Far right Israeli Prime Minister Binyamin Netanyahu visited Washington, D.C., Monday, asking the United States to up its $3 billion a year in aid to $5 billion.
Netanyahu has been a constant thorn in the U.S.'s side, and has done absolutely nothing for his supposed ally despite all the crises in the Middle East. The theory that Israel is a strategic asset for America in the region has never been more obviously bankrupt than now. If the major U.S. policy goal is defeat of ISIL, Iran is a far better U.S. partner.
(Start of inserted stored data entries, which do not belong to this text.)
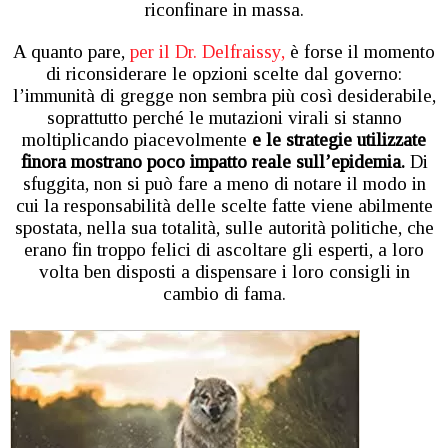
riconfinare in massa.
A quanto pare,
per il Dr. Delfraissy,
è forse il momento
di riconsiderare le opzioni scelte dal governo:
l’immunità di gregge non sembra più così desiderabile,
soprattutto perché le mutazioni virali si stanno
moltiplicando piacevolmente
e le strategie utilizzate
finora mostrano poco impatto reale sull’epidemia.
Di
sfuggita, non si può fare a meno di notare il modo in
cui la responsabilità delle scelte fatte viene abilmente
spostata, nella sua totalità, sulle autorità politiche, che
erano fin troppo felici di ascoltare gli esperti, a loro
volta ben disposti a dispensare i loro consigli in
cambio di fama.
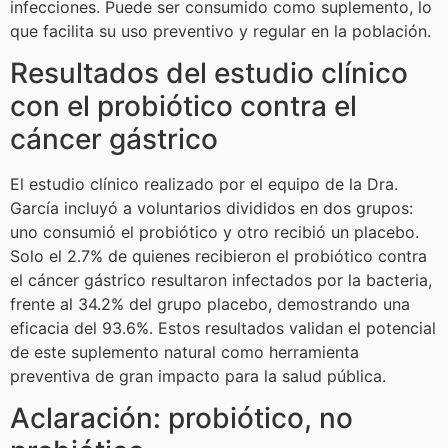
infecciones. Puede ser consumido como suplemento, lo
que facilita su uso preventivo y regular en la población.
Resultados del estudio clínico
con el probiótico contra el
cáncer gástrico
El estudio clínico realizado por el equipo de la Dra.
García incluyó a voluntarios divididos en dos grupos:
uno consumió el probiótico y otro recibió un placebo.
Solo el 2.7% de quienes recibieron el probiótico contra
el cáncer gástrico resultaron infectados por la bacteria,
frente al 34.2% del grupo placebo, demostrando una
eficacia del 93.6%. Estos resultados validan el potencial
de este suplemento natural como herramienta
preventiva de gran impacto para la salud pública.
Aclaración: probiótico, no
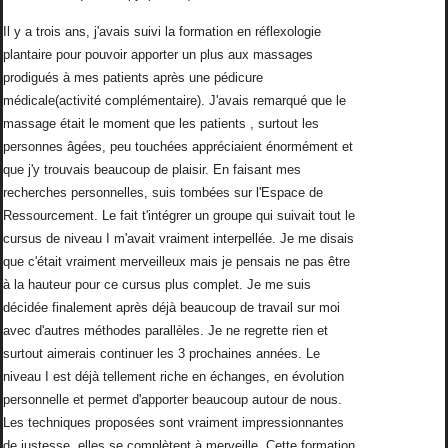
Il y a trois ans, j'avais suivi la formation en réflexologie
plantaire pour pouvoir apporter un plus aux massages
prodigués à mes patients après une pédicure
médicale(activité complémentaire). J'avais remarqué que le
massage était le moment que les patients , surtout les
personnes âgées, peu touchées appréciaient énormément et
que j'y trouvais beaucoup de plaisir. En faisant mes
recherches personnelles, suis tombées sur l'Espace de
Ressourcement. Le fait t'intégrer un groupe qui suivait tout le
cursus de niveau I m'avait vraiment interpellée. Je me disais
que c'était vraiment merveilleux mais je pensais ne pas être
à la hauteur pour ce cursus plus complet. Je me suis
décidée finalement après déjà beaucoup de travail sur moi
avec d'autres méthodes parallèles. Je ne regrette rien et
surtout aimerais continuer les 3 prochaines années. Le
niveau I est déjà tellement riche en échanges, en évolution
personnelle et permet d'apporter beaucoup autour de nous.
Les techniques proposées sont vraiment impressionnantes
de justesse, elles se complètent à merveille. Cette formation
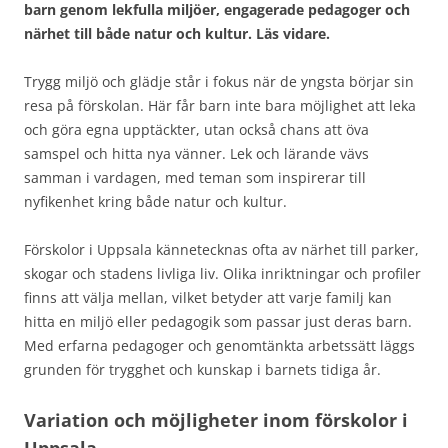
barn genom lekfulla miljöer, engagerade pedagoger och
närhet till både natur och kultur. Läs vidare.
Trygg miljö och glädje står i fokus när de yngsta börjar sin
resa på förskolan. Här får barn inte bara möjlighet att leka
och göra egna upptäckter, utan också chans att öva
samspel och hitta nya vänner. Lek och lärande vävs
samman i vardagen, med teman som inspirerar till
nyfikenhet kring både natur och kultur.
Förskolor i Uppsala kännetecknas ofta av närhet till parker,
skogar och stadens livliga liv. Olika inriktningar och profiler
finns att välja mellan, vilket betyder att varje familj kan
hitta en miljö eller pedagogik som passar just deras barn.
Med erfarna pedagoger och genomtänkta arbetssätt läggs
grunden för trygghet och kunskap i barnets tidiga år.
Variation och möjligheter inom förskolor i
Obama launched two attempts at peace talks between Israel and Palestine, the first spearheaded by George Mitchell and the second by Secretary of State John Kerry. Netanyahu torpedoed them both. He stepped back from a settlement freeze right in the middle of the first round of talks in 2010. He and his cabinet went out of their way to humiliate Kerry during the last round. Netanyahu is very attached to all the Palestinian territory he has stolen and he does not intend to give any of it back (he has pledged no Palestinian state). But the Palestine officials can’t be seen to sign away the future of Palestinian children entirely, and so they had no proposal from the Israeli side that they could take back to their public.
Then there was Netanyahu’s long and viciously fought campaign to undermine Obama’s Iran negotiations, and, indeed, to countermand the president of the United States on U.S. foreign policy. This was the most astonishing interference by another country in American politics since Britain launched the War of 1812 and burned down the White House.
Obama has very little to say about the money given by the US Congress to Israel, since budget is a legislative prerogative. So there is actually little he could do to get Netanyahu to stop acting like a bull in a China shop. In the old days of the 1950s, when the U.S. had loaned a lot of money to allies like France and Israel, President Eisenhower simply threatened to call in the loans if they did not behave (he did not approve of their aggressive war on Egypt in 1956 and made them withdraw). But the U.S. is no longer a creditor nation.
Obama faces another restraint, of domestic politics. Jewish Americans are unusually public-spirited and give a lot more to political campaigns than other Americans, and as head of the Democratic Party, Obama does not want to chase these mega-donors, who generally deeply support Israel, into the arms of the Republican Party. These things are no longer transparent, but one suspects that Hillary Clinton is deeply dependent for campaign funds on Israeli-American billionaire Haim Saban.
But there is one simple thing that Obama could do, and it would set a very useful precedent. He could stop vetoing all U.N.Security Council resolutions condemning Israel’s violations of international law in Gaza and the West Bank. Just let the resolution through, and let the UNSC set sanctions if it likes.
Most Jewish Americans don’t like the colonial project of stealing the Palestinian West Bank and throwing its residents out of their homes. Those who vote for the Democratic Party and give money to it won’t abandon the party over a non-veto of Netanyahu’s crimes.
By simply informing Netanyahu of how it is going to be, and following through with instructions to U.S.ambassador to the U.N. Samantha Power, Obama can make the point that the U.S. president is not helpless and can’t be humiliated the way Netanyahu has previously humiliated Obama without a cost. Even better, Obama could just let the world community sanction Netanyahu for his violation of the basic human rights of Palestinians under Israeli military rule. These sanctions would then give even the expansionist and grasping Netanyahu cabinet reason to rethink its West Bank and Gaza policies.
Obama has failed at diplomacy, largely because the president no longer has any real leverage over the Israeli right wing.
Israel under Netanyahu needs some tough love from friends, since it is behaving in a highly self-destructive manner that also harms the U.S. Obama has nothing to lose by applying this tough love, and this step would give him a legacy in Mideast peacemaking.